The fleet was trapped and becalmed in the midst of an impenetrable Warp storm. No one could guide the ships through the murk, and they were unable to shift the fleet back into realspace. Few knew this was truly a part of Calas Typhon’s plan. The entire fleet was forced to drift helplessly through the Immaterium. Without hope of salvation, their warships moved aimlessly. It was during this time that the infections of Nurgle began to silently assail the Death Guard. One by one, the Destroyer Plague and Nurgle’s Rot – two of the favoured inventions of the Plaguefather – infiltrated their ships. Had they been any other Legion, the Death Guard would have succumbed to the horrific maladies that beset them. Instead, the superhuman augmentations of the Space Marines proved their worst enemy; their own legendary resilience was rendered into a flaw for, despite the dire diseases which now polluted their every bodily function, they could not die. Instead, the Death Guard were slowly, sickeningly transformed.
Unable to endure the suffering any longer, Mortarion first offered into the Immaterium himself, followed by his Legion, and finally his very soul in exchange for deliverance. A presence in the Immaterium answered, as though it had been waiting all along, biding its time. In the depths of the Warp, the great god Nurgle, Lord of Decay and Father of Disease, claimed that debt and accepted Mortarion and the Death Guard as his own. Thus were born the first Plague Marines.

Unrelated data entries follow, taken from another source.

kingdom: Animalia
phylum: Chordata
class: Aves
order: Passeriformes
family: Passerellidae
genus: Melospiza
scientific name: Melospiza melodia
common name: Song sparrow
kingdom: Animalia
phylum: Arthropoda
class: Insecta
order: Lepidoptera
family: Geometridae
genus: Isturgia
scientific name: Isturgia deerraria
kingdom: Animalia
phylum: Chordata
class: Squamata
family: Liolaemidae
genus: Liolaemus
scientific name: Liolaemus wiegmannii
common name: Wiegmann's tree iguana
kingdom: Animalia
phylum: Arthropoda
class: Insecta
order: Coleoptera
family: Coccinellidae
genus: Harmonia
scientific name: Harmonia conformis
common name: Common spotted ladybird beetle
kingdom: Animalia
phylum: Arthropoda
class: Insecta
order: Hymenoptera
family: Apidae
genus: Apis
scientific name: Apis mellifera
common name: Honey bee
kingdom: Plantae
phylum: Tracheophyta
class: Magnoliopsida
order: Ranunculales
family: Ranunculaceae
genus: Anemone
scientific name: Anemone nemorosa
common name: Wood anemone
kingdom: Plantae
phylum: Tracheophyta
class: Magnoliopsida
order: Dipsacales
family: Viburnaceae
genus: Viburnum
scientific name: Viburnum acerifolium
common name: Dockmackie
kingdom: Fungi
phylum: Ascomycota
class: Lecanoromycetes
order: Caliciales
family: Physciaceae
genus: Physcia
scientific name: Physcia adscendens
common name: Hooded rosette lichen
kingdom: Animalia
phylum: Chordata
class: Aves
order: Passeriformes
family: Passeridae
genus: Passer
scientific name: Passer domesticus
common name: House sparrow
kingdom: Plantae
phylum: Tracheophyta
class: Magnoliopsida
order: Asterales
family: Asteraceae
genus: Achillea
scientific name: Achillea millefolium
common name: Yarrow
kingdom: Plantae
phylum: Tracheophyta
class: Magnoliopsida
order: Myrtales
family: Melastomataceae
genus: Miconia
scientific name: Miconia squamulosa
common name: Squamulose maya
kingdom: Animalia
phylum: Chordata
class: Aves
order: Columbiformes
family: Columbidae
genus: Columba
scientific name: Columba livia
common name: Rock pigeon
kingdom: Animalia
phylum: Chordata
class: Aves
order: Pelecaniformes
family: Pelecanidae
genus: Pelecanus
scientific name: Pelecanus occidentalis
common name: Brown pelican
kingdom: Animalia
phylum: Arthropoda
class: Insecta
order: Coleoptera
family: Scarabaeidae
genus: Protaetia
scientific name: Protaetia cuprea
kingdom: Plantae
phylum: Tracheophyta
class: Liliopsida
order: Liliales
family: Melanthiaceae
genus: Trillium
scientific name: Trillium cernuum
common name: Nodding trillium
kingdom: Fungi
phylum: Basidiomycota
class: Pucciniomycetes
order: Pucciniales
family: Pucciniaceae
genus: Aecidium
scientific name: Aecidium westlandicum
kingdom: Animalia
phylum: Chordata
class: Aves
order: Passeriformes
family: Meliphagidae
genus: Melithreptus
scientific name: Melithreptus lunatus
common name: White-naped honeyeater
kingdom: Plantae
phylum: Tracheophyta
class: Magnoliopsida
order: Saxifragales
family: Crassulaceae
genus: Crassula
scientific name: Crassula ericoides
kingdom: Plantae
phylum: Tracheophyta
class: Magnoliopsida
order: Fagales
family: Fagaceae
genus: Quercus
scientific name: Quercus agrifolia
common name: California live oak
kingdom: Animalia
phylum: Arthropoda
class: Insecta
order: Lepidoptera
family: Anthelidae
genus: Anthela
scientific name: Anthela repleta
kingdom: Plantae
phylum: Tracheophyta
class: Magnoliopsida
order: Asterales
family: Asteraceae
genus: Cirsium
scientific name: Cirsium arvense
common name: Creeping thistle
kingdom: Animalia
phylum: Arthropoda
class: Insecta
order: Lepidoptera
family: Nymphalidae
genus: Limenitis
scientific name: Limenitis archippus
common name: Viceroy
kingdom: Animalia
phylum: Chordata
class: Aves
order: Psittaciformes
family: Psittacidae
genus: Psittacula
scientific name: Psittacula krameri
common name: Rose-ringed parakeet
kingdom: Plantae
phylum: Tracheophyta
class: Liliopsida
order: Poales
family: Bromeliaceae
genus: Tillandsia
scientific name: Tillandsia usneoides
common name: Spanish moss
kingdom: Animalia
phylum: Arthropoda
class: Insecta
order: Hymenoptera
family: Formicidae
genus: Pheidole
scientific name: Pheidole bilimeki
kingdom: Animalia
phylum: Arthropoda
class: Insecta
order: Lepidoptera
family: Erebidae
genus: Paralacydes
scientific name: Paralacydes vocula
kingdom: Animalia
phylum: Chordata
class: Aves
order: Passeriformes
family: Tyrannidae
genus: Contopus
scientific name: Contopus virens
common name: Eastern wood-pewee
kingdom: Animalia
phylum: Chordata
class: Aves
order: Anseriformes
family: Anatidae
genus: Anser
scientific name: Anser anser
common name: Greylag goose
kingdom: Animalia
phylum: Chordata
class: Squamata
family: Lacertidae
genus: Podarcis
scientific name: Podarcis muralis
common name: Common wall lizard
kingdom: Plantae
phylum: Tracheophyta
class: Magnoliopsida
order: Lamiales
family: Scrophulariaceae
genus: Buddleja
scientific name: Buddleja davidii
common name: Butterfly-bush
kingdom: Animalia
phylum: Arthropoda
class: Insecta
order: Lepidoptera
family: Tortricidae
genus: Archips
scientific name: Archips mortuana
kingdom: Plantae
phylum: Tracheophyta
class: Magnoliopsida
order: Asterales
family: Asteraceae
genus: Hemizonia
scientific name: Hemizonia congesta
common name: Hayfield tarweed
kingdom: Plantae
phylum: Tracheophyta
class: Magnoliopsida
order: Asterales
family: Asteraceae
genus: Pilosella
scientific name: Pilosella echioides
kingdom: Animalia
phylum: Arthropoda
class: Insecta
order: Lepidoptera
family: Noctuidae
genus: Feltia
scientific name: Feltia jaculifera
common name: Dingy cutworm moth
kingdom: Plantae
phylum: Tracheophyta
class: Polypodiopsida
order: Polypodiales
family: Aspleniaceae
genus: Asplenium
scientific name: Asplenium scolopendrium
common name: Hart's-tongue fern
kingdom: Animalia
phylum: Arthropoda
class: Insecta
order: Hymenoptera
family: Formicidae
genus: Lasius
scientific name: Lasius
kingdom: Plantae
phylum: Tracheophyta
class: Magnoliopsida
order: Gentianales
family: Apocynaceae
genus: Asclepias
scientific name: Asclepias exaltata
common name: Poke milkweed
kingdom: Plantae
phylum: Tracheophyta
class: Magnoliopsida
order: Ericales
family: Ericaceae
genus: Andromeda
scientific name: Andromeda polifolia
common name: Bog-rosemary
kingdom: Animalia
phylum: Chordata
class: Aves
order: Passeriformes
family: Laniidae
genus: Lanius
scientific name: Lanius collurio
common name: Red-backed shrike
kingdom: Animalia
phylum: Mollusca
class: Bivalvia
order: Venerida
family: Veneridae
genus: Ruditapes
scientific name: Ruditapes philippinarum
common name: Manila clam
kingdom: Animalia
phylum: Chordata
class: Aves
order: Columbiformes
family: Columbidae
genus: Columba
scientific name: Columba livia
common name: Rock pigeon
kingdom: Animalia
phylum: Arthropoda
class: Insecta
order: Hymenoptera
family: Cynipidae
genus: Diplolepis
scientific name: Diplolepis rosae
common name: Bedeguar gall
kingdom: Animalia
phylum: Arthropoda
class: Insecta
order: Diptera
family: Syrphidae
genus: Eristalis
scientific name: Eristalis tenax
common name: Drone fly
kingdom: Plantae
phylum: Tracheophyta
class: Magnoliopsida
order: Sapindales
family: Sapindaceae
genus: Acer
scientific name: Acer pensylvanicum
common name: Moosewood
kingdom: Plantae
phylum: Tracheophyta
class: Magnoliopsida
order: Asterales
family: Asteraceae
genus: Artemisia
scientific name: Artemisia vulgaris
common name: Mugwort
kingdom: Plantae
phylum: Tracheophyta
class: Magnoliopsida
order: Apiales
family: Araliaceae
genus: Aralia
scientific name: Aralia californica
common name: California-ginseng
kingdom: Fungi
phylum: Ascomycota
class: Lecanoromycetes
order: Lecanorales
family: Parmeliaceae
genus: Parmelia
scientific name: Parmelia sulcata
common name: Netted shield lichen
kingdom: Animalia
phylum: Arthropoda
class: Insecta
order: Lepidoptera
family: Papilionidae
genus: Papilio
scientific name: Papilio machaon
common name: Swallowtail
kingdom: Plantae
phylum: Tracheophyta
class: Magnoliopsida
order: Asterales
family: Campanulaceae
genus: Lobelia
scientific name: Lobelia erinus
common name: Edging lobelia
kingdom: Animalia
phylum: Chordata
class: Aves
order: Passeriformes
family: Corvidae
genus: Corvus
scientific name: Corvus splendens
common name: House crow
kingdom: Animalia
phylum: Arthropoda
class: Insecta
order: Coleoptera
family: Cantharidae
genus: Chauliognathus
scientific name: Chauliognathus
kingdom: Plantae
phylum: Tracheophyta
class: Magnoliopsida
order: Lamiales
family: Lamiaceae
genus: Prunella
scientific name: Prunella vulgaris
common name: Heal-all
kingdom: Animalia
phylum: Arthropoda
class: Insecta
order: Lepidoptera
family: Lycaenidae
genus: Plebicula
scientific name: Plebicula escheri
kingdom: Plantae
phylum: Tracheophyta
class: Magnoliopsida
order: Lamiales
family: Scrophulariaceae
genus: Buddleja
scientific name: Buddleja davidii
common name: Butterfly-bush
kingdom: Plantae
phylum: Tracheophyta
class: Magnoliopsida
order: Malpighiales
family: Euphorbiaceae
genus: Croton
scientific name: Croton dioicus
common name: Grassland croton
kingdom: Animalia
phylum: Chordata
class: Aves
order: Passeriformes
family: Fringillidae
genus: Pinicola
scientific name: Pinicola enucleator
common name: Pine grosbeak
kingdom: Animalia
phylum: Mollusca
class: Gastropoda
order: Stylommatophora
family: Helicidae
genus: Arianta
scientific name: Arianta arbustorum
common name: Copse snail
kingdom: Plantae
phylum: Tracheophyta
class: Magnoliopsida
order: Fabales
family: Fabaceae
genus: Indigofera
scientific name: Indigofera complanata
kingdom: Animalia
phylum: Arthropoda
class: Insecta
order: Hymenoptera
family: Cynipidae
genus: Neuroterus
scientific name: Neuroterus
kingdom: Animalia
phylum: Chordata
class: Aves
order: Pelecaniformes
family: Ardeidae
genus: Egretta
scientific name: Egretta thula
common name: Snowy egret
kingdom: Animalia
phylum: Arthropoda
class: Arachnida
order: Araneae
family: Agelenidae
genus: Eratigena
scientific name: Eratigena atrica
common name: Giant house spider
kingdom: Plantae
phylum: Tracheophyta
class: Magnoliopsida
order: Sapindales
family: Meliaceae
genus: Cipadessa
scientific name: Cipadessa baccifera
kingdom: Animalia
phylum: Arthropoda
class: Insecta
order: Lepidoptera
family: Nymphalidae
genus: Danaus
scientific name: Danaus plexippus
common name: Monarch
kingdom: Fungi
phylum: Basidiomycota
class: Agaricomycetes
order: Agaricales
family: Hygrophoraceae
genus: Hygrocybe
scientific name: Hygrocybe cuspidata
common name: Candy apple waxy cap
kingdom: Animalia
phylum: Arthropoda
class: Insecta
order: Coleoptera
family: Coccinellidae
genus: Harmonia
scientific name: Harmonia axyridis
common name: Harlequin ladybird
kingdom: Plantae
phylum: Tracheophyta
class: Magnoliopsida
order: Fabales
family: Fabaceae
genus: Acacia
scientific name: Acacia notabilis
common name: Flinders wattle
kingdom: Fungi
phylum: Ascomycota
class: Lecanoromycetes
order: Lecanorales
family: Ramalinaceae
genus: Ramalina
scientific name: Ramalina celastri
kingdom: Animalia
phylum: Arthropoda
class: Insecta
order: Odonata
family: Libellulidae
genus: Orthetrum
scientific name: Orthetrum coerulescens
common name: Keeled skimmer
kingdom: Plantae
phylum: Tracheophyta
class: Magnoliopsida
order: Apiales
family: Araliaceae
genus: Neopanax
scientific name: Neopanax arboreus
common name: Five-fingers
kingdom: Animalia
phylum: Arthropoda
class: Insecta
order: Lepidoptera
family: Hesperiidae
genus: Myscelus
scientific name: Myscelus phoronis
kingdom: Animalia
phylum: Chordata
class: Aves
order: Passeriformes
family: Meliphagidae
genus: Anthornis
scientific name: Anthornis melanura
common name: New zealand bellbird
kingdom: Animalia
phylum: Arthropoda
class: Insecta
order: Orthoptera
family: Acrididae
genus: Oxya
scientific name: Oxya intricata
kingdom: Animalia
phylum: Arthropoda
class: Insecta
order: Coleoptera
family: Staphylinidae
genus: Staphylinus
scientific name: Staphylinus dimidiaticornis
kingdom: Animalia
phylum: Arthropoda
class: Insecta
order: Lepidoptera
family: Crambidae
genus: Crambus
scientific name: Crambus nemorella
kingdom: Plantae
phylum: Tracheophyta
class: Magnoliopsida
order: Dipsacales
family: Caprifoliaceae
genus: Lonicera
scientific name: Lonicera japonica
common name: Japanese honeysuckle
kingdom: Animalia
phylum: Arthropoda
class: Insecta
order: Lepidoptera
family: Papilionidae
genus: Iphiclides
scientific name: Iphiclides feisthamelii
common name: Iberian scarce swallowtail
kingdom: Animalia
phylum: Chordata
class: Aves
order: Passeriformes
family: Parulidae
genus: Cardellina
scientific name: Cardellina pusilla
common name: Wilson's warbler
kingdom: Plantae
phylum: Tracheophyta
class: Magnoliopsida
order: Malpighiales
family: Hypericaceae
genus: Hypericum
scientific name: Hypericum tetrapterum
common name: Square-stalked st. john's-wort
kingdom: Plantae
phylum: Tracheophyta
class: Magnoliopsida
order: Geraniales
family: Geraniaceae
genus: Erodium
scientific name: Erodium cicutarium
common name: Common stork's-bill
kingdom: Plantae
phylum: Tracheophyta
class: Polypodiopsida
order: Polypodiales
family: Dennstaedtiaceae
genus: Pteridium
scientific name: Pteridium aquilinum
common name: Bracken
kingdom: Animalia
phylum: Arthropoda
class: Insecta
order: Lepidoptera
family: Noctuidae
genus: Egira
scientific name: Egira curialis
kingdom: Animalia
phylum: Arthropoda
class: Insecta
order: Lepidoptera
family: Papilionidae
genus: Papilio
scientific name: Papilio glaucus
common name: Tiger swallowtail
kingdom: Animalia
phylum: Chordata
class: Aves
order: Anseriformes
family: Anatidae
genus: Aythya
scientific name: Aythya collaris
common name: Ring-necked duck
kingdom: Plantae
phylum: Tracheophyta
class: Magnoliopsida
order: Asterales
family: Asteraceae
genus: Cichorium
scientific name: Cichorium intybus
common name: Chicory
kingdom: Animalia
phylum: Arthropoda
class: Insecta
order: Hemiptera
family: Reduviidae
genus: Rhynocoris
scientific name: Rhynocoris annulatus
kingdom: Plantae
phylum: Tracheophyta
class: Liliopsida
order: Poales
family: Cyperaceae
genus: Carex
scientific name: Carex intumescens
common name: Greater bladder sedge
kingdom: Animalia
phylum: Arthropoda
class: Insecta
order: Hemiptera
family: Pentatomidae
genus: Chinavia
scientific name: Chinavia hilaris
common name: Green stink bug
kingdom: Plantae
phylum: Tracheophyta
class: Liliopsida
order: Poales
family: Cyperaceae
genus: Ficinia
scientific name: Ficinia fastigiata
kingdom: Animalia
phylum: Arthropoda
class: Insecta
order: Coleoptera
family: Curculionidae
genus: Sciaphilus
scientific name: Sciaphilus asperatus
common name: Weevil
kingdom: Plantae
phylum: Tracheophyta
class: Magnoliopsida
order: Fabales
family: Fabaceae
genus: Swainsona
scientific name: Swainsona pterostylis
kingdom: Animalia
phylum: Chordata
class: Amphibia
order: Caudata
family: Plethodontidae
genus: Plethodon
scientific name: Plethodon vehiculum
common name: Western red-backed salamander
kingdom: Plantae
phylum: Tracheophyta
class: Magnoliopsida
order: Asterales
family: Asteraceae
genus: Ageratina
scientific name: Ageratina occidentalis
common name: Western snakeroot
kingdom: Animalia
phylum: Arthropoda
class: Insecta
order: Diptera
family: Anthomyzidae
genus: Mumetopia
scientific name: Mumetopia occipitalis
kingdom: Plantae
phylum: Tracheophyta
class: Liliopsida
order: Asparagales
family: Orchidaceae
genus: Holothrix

Eventually with the entire Death Guard fleet, Mortarion set off to Terra to join the siege. Unfortunately the fleet was caught in an impenetrable warp storm, the navigators not being able to find a way through the warp or a way back into real space. The fleet was reduced to drifting, and in that time the Destroyer came. The plague that came could not be resisted, something that terrified Mortarion and the Death Guard. It transformed them into bloated mutants, yet none could die, their own body being their undoing. None suffered more than Mortarion, for it was like being on the mountain top again, surrendering to the toxins, but this time without the Emperor to save him. Eventually, Mortarion could suffer no more and gave himself to Chaos. Father Nurgle responded and took the legion and Mortarion as his own.